Task details:
The records follow. Count the lines holding "retries" and give only the number.

== Input material

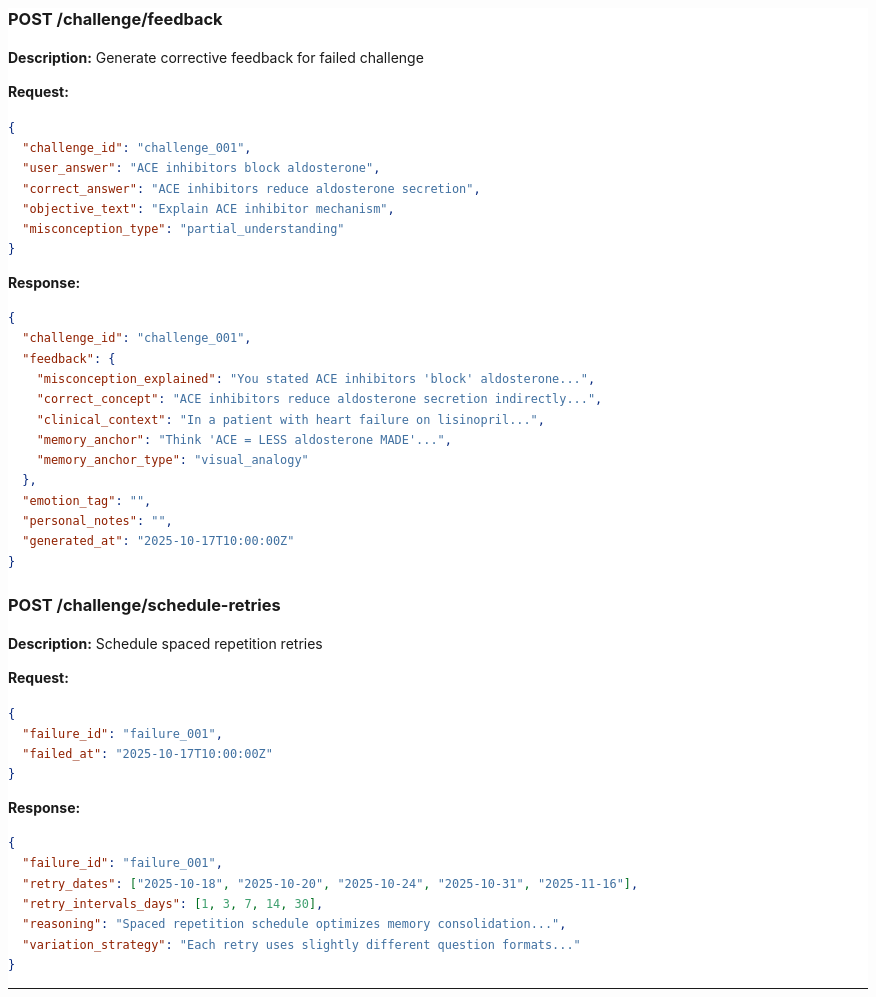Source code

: ### POST /challenge/feedback

**Description:** Generate corrective feedback for failed challenge

**Request:**
```json
{
  "challenge_id": "challenge_001",
  "user_answer": "ACE inhibitors block aldosterone",
  "correct_answer": "ACE inhibitors reduce aldosterone secretion",
  "objective_text": "Explain ACE inhibitor mechanism",
  "misconception_type": "partial_understanding"
}
```

**Response:**
```json
{
  "challenge_id": "challenge_001",
  "feedback": {
    "misconception_explained": "You stated ACE inhibitors 'block' aldosterone...",
    "correct_concept": "ACE inhibitors reduce aldosterone secretion indirectly...",
    "clinical_context": "In a patient with heart failure on lisinopril...",
    "memory_anchor": "Think 'ACE = LESS aldosterone MADE'...",
    "memory_anchor_type": "visual_analogy"
  },
  "emotion_tag": "",
  "personal_notes": "",
  "generated_at": "2025-10-17T10:00:00Z"
}
```

### POST /challenge/schedule-retries

**Description:** Schedule spaced repetition retries

**Request:**
```json
{
  "failure_id": "failure_001",
  "failed_at": "2025-10-17T10:00:00Z"
}
```

**Response:**
```json
{
  "failure_id": "failure_001",
  "retry_dates": ["2025-10-18", "2025-10-20", "2025-10-24", "2025-10-31", "2025-11-16"],
  "retry_intervals_days": [1, 3, 7, 14, 30],
  "reasoning": "Spaced repetition schedule optimizes memory consolidation...",
  "variation_strategy": "Each retry uses slightly different question formats..."
}
```

---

====

Solution for this exercise:
2